Banking and financial services companies foresee AI-assisted decision-making and real-time fraud prevention becoming common in the near future, as early adopters move beyond experimentation to operational deployment, according to the ET- Cisco AI Readiness & Adoption survey for the BFSI sector.
Meanwhile, the broader BFSI industry’s enterprise readiness is under the spotlight, even as companies plan to scale up AI deployment. Before large-scale adoption, companies need to address key challenges around AI governance, infrastructure and data security.

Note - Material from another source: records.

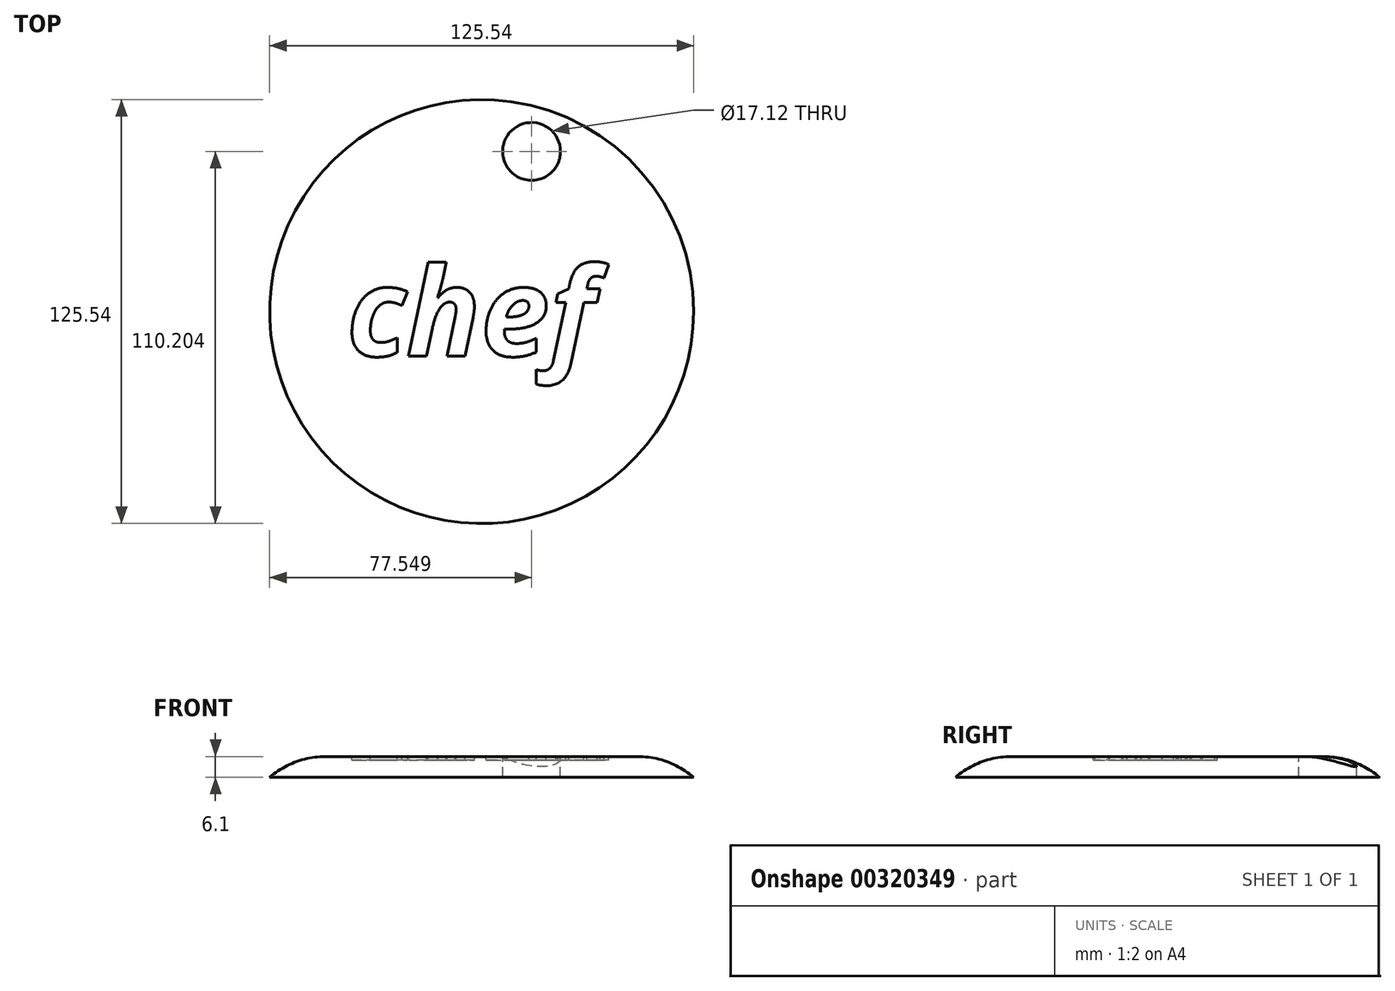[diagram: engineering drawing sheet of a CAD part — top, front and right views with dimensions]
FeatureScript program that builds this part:
annotation { "Feature Type Name" : "Feature", "Feature Type Description" : "" }
export const myFeature = defineFeature(function(context is Context, id is Id, definition is map)
    precondition{}
    {
        {
            var Q0;
            Q0=qCreatedBy(makeId("Top.planeOp"),FACE);
            var sketch = newSketch(context, id + "F0", { "sketchPlane" : qUnion([Q0])});
            skCircle(sketch, "E0", {"center": v(0, 0) * mm, "radius": 62.77 * mm});
            skSolve(sketch);
        }
        {
            var Q0;
            Q0=makeQuery(id+"F0.imprint","IMPRINT",FACE,{"disambiguationData":[TD([[makeQuery(id+"F0.imprint","IMPRINT",EDGE,{"derivedFrom":sQuery(id+"F0.wireOp",EDGE,"E0")}),1.0]])]});
            extrude(context, id + "F1", {"entities" : qUnion([Q0]), "depth" : 6.1 * mm});
        }
        {
            var Q0;
            Q0=makeQuery(id+"F1.opExtrude","CAP_FACE",FACE,{"disambiguationData":[OSD([sQuery(id+"F0.wireOp",EDGE,"E0")])],"isStart":false});
            var sketch = newSketch(context, id + "F2", { "sketchPlane" : qUnion([Q0])});
            skCircle(sketch, "E1", {"center": v(14.78, 47.43) * mm, "radius": 8.56 * mm});
            skSolve(sketch);
        }
        {
            var Q0;
            Q0=sQuery(id+"F2.wireOp",EDGE,"E1");
            extrude(context, id + "F3", {"bodyType" : ToolBodyType.SURFACE, "surfaceEntities" : qUnion([Q0]), "endBound" : BoundingType.THROUGH_ALL, "oppositeDirection" : true, "depth" : 283.6 * mm});
        }
        {
            var Q0;
            Q0=makeQuery(id+"F3.opExtrude","SWEPT_BODY",BODY,{"disambiguationData":[OSD([sQuery(id+"F2.wireOp",EDGE,"E1")])]});
            deleteBodies(context, id + "F4", {"entities" : qUnion([Q0])});
        }
        {
            var Q0;
            Q0=makeQuery(id+"F2.imprint","IMPRINT",FACE,{"disambiguationData":[TD([[makeQuery(id+"F2.imprint","IMPRINT",EDGE,{"derivedFrom":sQuery(id+"F2.wireOp",EDGE,"E1")}),1.0]])]});
            extrude(context, id + "F5", {"entities" : qUnion([Q0]), "operationType" : NewBodyOperationType.REMOVE, "endBound" : BoundingType.THROUGH_ALL, "oppositeDirection" : true, "depth" : 25.4 * mm});
        }
        {
            var Q0;
            Q0=makeQuery(id+"F1.opExtrude","CAP_EDGE",EDGE,{"disambiguationData":[OSD([sQuery(id+"F0.wireOp",EDGE,"E0")])],"isStart":false});
            fillet(context, id + "F6", {"entities" : qUnion([Q0]), "radius" : 25.4 * mm, "tangentPropagation" : true, "allowEdgeOverflow" : false});
        }
        {
            var Q0;
            Q0=makeQuery(id+"F1.opExtrude","CAP_FACE",FACE,{"disambiguationData":[OSD([sQuery(id+"F0.wireOp",EDGE,"E0")])],"isStart":false});
            var sketch = newSketch(context, id + "F7", { "sketchPlane" : qUnion([Q0])});
            skText(sketch, "E2", { "text": "chef", "fontName": "OpenSans-BoldItalic.ttf"});
            const initialGuessF7  = {"E2": [-0.04, -0.01315, 1, 0, 0.0263]};
            skSetInitialGuess(sketch, initialGuessF7);
            skSolve(sketch);
        }
        {
            var Q0;
            Q0 = qSketchRegion(id + "F7", true);
            extrude(context, id + "F8", {"entities" : qUnion([Q0]), "operationType" : NewBodyOperationType.REMOVE, "oppositeDirection" : true, "depth" : 1 * mm});
        }
    });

“The biggest barrier to moving from experimentation to production is not technology readiness, but enterprise readiness,” said Ashish Mittal, Chief Technology Officer at Tata AIG General Insurance. Implementation is often slowed by fragmented data, weak governance frameworks, integration challenges with legacy infrastructure. and difficulties in scaling pilots sustainably, Mittal said.
AI moves to the core
Industry experts say the BFSI sector has already moved beyond the first phase of AI adoption focused on chatbots and customer servicing. “AI in BFSI is no longer just customer-facing experimentation. It has already moved into core operations,” said Anand Mihir, Partner and Financial Services Consulting Leader (Domestic) at EY.
Mihir highlighted customer onboarding, collections, enterprise knowledge management, sales copilots, audit review, and policy compliance work, among others, where companies are deploying AI in the sector. “Fraud and anti-money laundering have used machine learning for years,” he said.